I’m on a plane today headed to Alberta, Canada to give a talk at an inclusion conference. Nothing new—been speaking at conferences like this for over ten years and, as someone who spent a lot of time in “special education,” I believe deeply in inclusion. I believe in inclusion because during my school purgatory days, there was very little that I found was special about special education except a very special form of irony when I was called a special snowflake and then told to sit my special snowflake rear down. So because I’ve been doing this so long and been giving so many talks, I rarely look at the specific title of any particular conference any more—there are only so many creative ways the words inclusion, education, disabilities, at-risk kids can be combined.

By chance though, this morning when I got on the plane, I actually read my itinerary and was struck by the title of the conference I was attending. It wasn’t just an inclusion conference; it was a “learning inclusion” conference. Now I know that for those out there who don’t spend all their free time reading conference titles, this may sound like the proverbial difference without distinction.
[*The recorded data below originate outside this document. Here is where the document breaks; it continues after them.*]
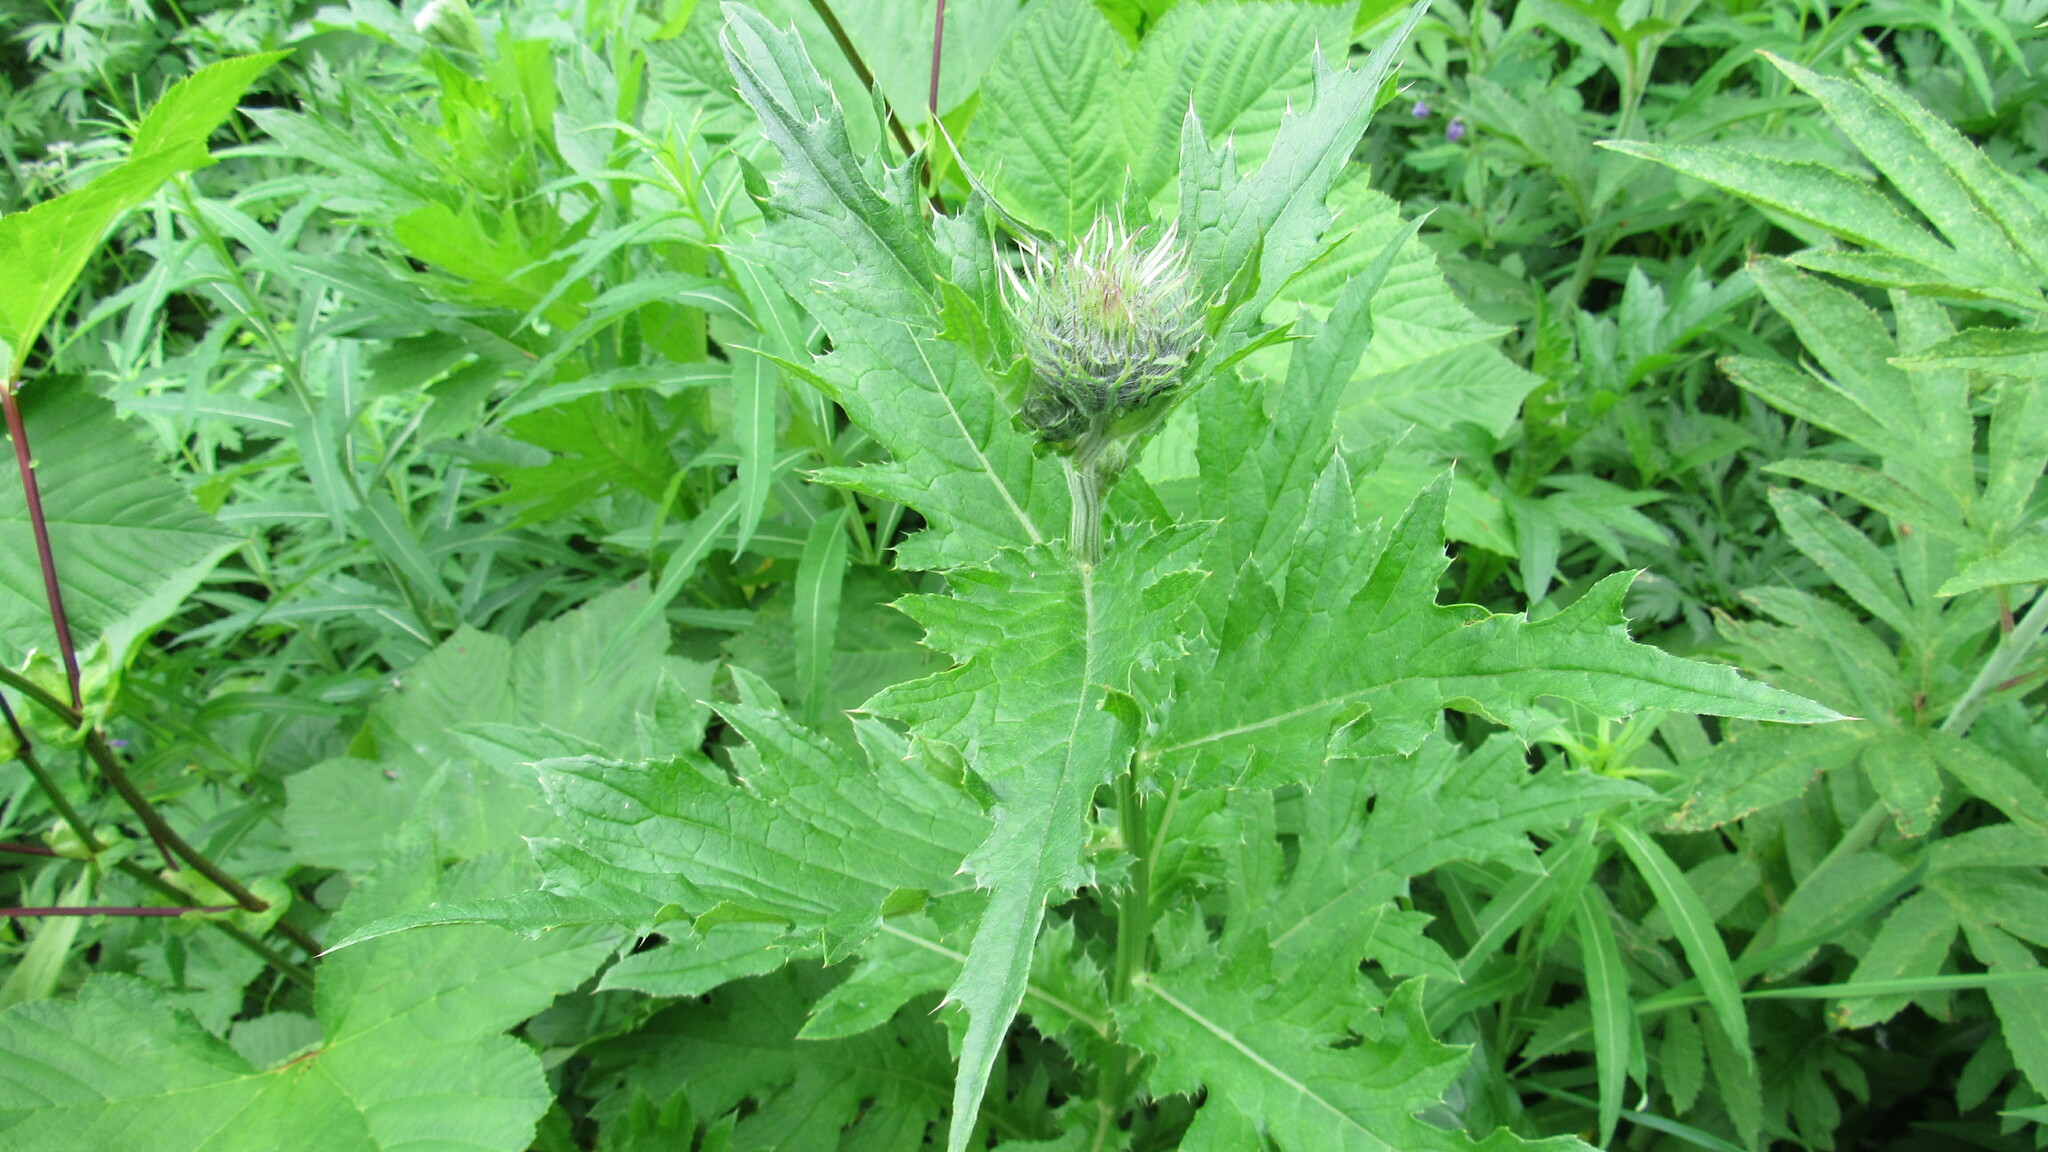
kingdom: Plantae
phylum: Tracheophyta
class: Magnoliopsida
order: Asterales
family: Asteraceae
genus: Cirsium
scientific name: Cirsium kamtschaticum
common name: Kamchatka thistle
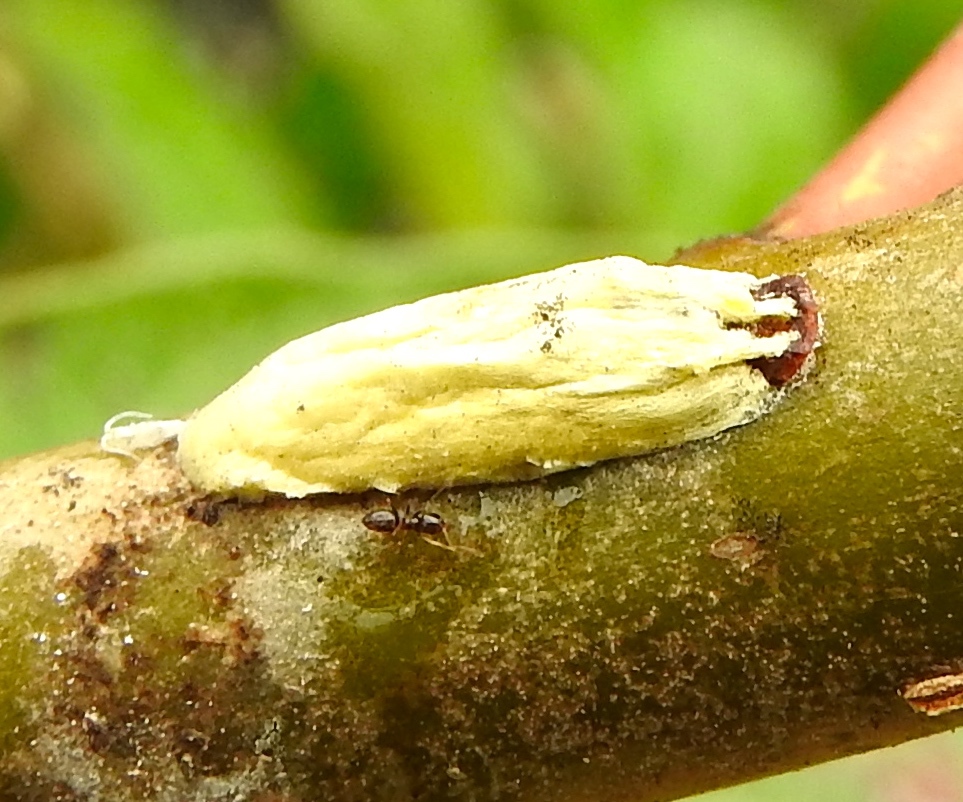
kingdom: Animalia
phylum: Arthropoda
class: Insecta
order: Hymenoptera
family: Formicidae
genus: Brachymyrmex
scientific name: Brachymyrmex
But I think this is an important shift from which we can learn. Let me explain.

The inclusion movement came essentially from the special education, or more precisely, in reaction to special education. It was, and is, a simple but profound idea: students with disabilities shouldn’t be segregated in special classes. And they shouldn’t ride the short bus, which, in some places, is the government funded form of segregated transportation. For inclusion true believers like me, the experience of people with disabilities is a civil rights issue. We are not a group of sick or broken individuals in need of treatment but a marginalized minority group in need of inclusion and empowerment.

But what’s most interesting, at least from my vantage point, about this social movement is a bigger argument: people don’t have disabilities but experience disabilities in environments that aren’t accommodating or inclusive of the wide continuum of human differences. We are all temporally enabled learners who can be disabled by narrow, standardized learning environments, whether we have diagnoses or not. Learning inclusion is a call to create supportive and empowering learning environments — not for kids with learning disabilities, but all kids.